§ Study text
====
# Home Media Room- Basement HELP Please!



## nyoko77 (Mar 26, 2013)

Hey this is my first time posting and needless to say I'm really new to all this... We are developing our basement into a media room, planning to run a projector with fixed screen, cable, xbox and blue ray. We are huge NFL fans and will be watching football every Sunday on the projector screen as well as 2 65" Samsung UN65EH6000 tv's. Any advise or comments will be greatly appreciated!!!

Room Dimensions:
Size of (screen) wall: 14f length x 9f height
Length of room (wall to wall) 18f long

*Target size of screen ~100-115 inch*

What do you guys recommend in terms of hardware- projector and fixed screen (keeping in mind cable tv quality will be of highest importance). The basement is in the framing stage and we are thinking about 1 of the 3 below:

*Projector:*
1. Epson PowerLite Home Cinema 3020e, 
OR
2. Epson PowerLite Pro Cinema 6020UB,
OR
3. Epson PowerLite Home Cinema 5010e


Biggest reason we like the Epson 3020/3020e is because of the wireless inputs upto 5 HDMI can be connected??? (THis will be beneficial during NFL season).
====
§ Tasks
(a) In the basement media room post, what is the target screen size?
(b) From the basement media room post, quote the passage that begins with the words containing "## nyoko77 (Mar" and ends with "be greatly appreciated!!!".
(c) Write a continuation of the basement media room post, beginning right after its final sentence.

§ Listed records
====
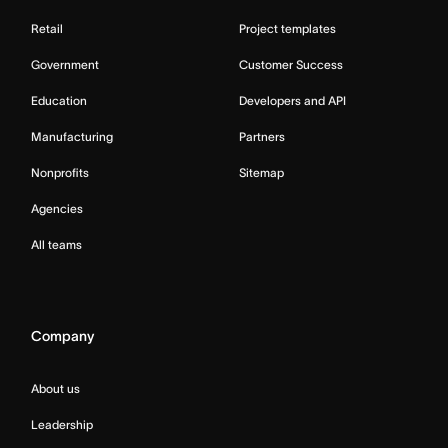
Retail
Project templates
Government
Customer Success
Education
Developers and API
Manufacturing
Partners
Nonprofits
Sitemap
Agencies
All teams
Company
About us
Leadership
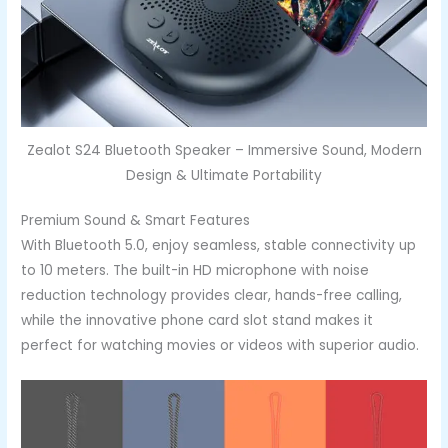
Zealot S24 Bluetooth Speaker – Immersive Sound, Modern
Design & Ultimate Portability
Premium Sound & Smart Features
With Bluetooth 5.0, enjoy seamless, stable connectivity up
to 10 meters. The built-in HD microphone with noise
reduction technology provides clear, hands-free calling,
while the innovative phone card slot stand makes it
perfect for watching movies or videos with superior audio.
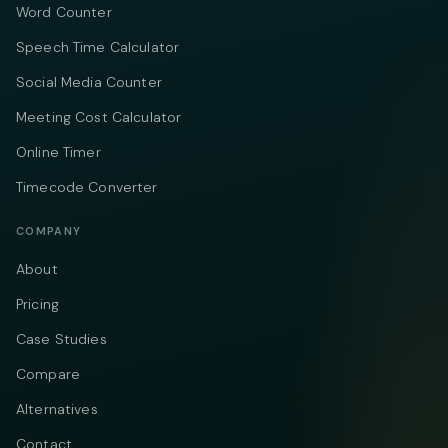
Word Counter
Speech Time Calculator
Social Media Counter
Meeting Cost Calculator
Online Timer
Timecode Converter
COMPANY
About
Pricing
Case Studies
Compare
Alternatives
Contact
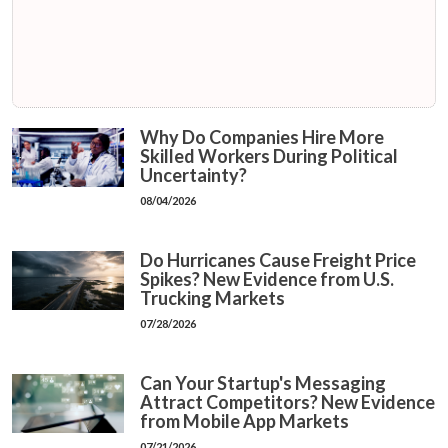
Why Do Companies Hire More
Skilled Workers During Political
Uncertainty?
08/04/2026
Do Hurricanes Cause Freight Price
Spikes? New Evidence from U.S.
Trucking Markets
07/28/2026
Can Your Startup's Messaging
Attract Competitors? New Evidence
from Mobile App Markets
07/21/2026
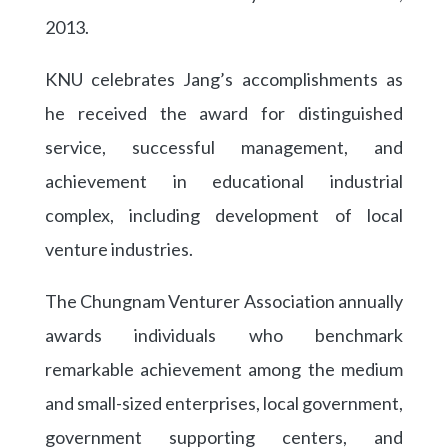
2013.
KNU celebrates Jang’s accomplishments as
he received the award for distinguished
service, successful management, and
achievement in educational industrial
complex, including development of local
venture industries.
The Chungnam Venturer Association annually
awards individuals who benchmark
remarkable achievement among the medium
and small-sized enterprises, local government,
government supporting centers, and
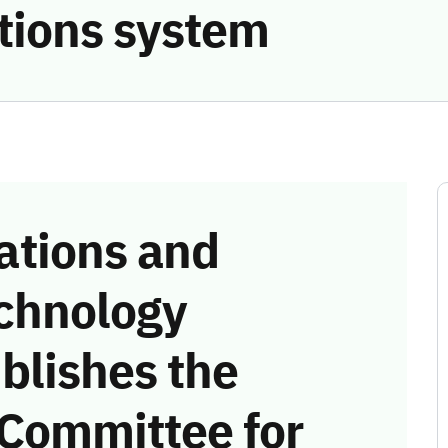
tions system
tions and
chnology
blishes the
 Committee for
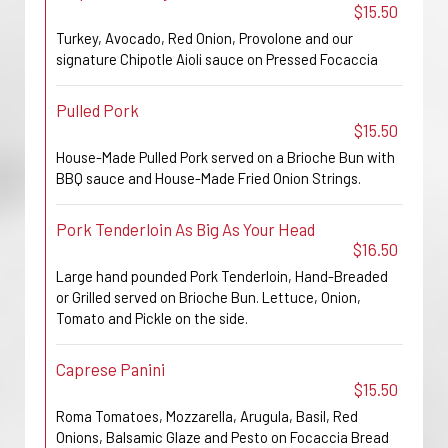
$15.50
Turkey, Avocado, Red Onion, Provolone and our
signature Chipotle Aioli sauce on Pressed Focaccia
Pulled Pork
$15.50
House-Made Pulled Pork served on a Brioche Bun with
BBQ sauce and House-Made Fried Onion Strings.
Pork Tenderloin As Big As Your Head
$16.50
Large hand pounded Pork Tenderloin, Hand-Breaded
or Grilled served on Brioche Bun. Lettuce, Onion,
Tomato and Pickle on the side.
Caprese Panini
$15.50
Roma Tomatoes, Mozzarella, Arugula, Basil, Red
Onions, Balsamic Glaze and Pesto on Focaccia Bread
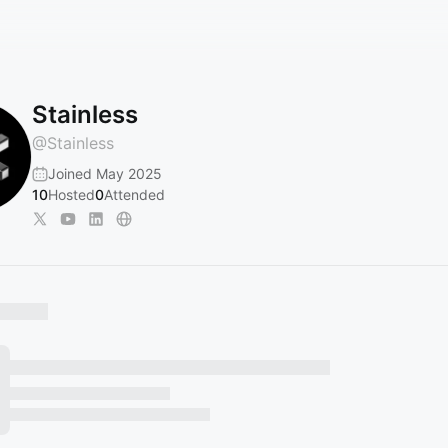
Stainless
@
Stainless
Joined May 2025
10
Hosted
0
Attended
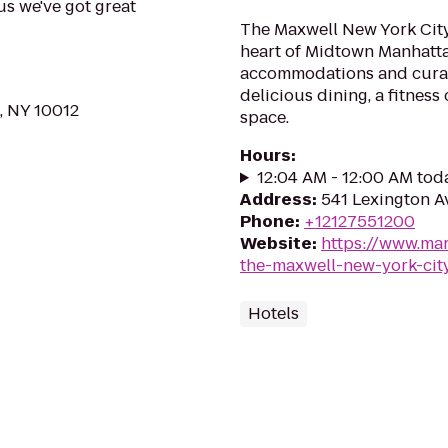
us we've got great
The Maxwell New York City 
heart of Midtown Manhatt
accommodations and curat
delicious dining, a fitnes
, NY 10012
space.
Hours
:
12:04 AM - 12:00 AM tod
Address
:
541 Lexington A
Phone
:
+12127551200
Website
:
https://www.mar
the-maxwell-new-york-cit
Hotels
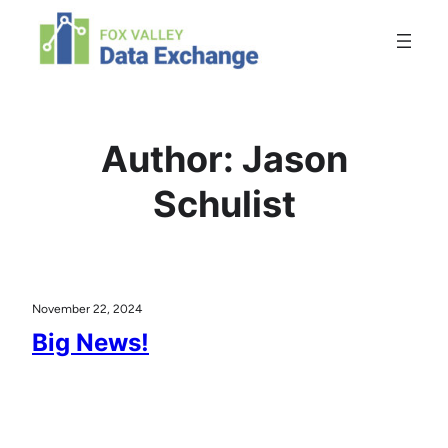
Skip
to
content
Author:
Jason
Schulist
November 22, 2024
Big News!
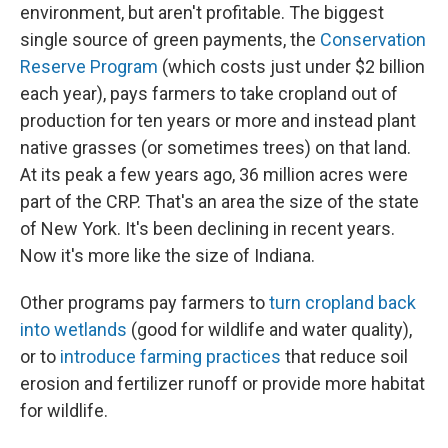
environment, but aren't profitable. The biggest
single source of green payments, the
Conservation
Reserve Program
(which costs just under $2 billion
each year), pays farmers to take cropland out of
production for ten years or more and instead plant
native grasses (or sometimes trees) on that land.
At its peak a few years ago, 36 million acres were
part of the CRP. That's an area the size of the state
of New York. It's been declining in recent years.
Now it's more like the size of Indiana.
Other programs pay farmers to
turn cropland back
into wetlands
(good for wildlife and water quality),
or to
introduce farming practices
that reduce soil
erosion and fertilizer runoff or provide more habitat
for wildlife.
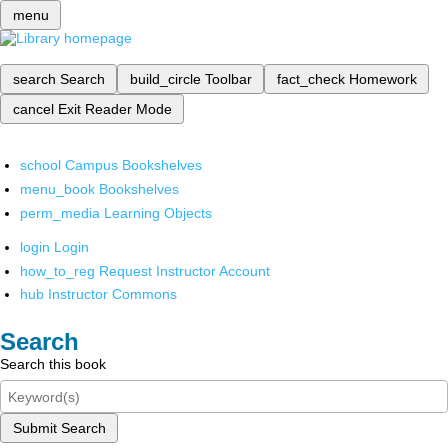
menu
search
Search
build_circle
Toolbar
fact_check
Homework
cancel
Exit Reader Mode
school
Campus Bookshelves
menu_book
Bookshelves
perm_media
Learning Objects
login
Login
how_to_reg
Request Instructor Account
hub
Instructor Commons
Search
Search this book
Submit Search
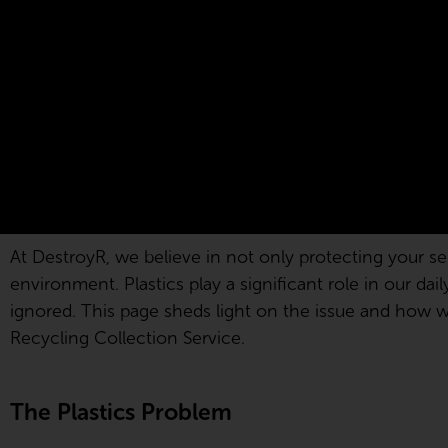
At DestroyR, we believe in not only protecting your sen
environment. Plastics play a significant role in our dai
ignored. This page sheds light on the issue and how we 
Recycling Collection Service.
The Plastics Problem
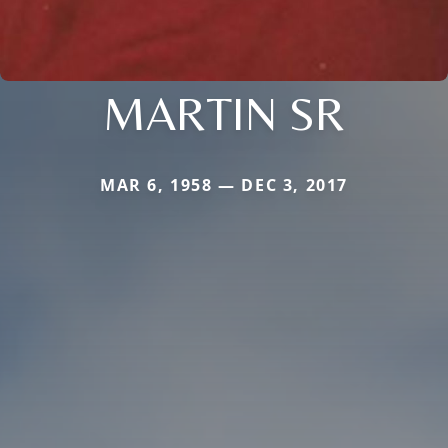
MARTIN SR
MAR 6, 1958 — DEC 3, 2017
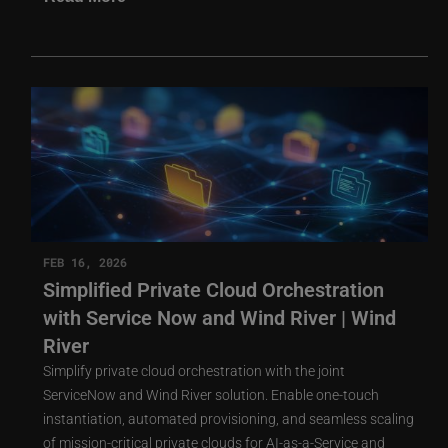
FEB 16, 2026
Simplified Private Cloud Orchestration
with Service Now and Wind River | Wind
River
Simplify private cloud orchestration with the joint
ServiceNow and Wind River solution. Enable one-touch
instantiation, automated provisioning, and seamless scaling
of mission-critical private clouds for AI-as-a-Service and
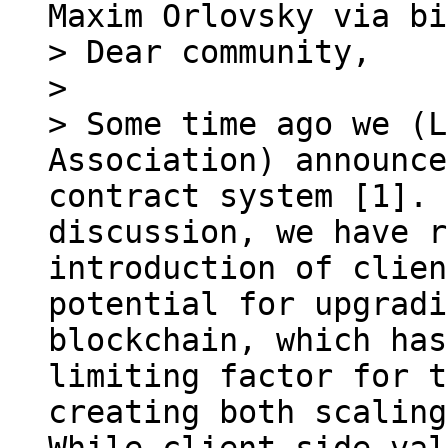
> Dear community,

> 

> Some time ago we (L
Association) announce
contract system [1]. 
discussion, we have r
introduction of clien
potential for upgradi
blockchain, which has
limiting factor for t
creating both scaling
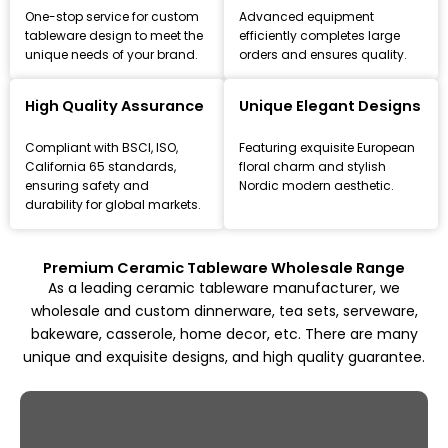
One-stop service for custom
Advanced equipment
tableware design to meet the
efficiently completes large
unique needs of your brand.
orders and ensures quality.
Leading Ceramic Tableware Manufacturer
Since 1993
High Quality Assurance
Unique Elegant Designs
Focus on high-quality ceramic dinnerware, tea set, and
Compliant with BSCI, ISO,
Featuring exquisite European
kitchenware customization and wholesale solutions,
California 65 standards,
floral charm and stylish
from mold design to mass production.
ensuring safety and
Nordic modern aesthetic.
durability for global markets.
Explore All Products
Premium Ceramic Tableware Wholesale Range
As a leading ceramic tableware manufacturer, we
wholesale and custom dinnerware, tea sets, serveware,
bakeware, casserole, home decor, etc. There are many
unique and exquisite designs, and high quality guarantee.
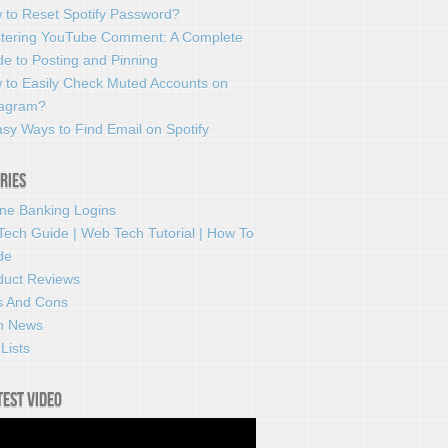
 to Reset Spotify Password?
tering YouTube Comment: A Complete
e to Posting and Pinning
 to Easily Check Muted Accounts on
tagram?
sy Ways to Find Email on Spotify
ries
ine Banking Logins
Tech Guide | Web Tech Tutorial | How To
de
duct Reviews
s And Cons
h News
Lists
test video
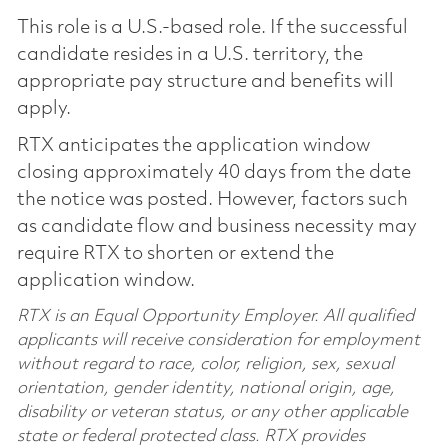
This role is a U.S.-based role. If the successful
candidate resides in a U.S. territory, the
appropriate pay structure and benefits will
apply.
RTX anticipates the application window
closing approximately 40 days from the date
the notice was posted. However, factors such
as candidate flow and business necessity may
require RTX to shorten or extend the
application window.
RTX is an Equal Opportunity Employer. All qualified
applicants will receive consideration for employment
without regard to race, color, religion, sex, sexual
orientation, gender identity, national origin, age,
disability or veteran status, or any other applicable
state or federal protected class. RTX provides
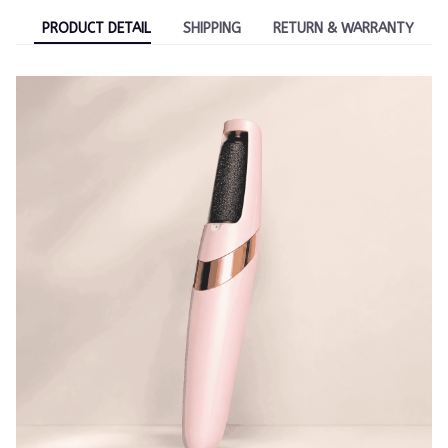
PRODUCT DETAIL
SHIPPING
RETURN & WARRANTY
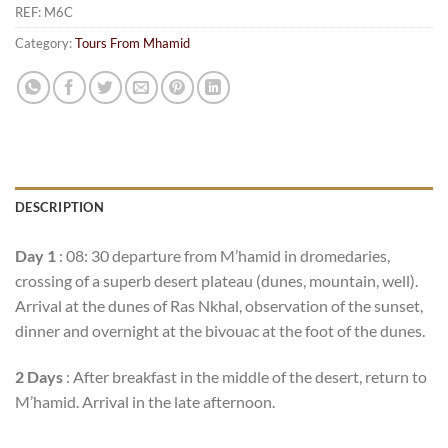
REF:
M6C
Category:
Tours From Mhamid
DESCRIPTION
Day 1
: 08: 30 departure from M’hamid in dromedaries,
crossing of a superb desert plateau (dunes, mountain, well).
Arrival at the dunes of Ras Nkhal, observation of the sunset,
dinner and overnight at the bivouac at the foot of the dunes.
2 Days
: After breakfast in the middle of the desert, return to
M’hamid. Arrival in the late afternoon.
====
§ Exercise responses
(a) About 100 to 115 inches.

(b)
## nyoko77 (Mar 26, 2013)

Hey this is my first time posting and needless to say I'm really new to all this... We are developing our basement into a media room, planning to run a projector with fixed screen, cable, xbox and blue ray. We are huge NFL fans and will be watching football every Sunday on the projector screen as well as 2 65" Samsung UN65EH6000 tv's. Any advise or comments will be greatly appreciated!!!

(c)
*Fixed Screen:*
HELP??!!!- what brand/size?

We live in Canada but travel to the US frequently, any comments, suggestions, etc will be greatly appreciated. 

Thanks alot!


----------



## Jungle Jack (Jul 28, 2009)

Hello,
As the scope of your thread is Front Projector and Screen specific, I have moved it over to our stellar Home Theater Projectors subforum. I believe it is here that you will receive the best possible advice.
All the best,
J


----------



## adamdivine (Jul 31, 2009)

If this is your first foray into front projection, then any one of those Epsons will make you happy. They have plenty of lumens to light up a big screen and even will tolerate a little ambient light. For the screen depending on how far you plan on sitting from the screen, I think you target screen size is good. You could even go a little bigger (to maybe a 120" screen) and still be comfortable. Since you will be watching primarily sports, you will want to get a 16:9 ration screen. The ones at Monoprice are a good deal http://www.monoprice.com/products/product.asp?c_id=108&cp_id=10829&cs_id=1082910&p_id=7969&seq=1&format=4#feedback. The one I linked to is a multi-format screen with masking for when you watch 2.35:1 movies. The masking will cover up those black bars you will have on the top and bottom of the screen. Unless you were willing to spend a lot more on a Vutec, Screen Innovation, Stewart Firehawk or the like, I don't see anything better than the Monoprice offerings. Good luck.


----------



## RTS100x5 (Sep 12, 2009)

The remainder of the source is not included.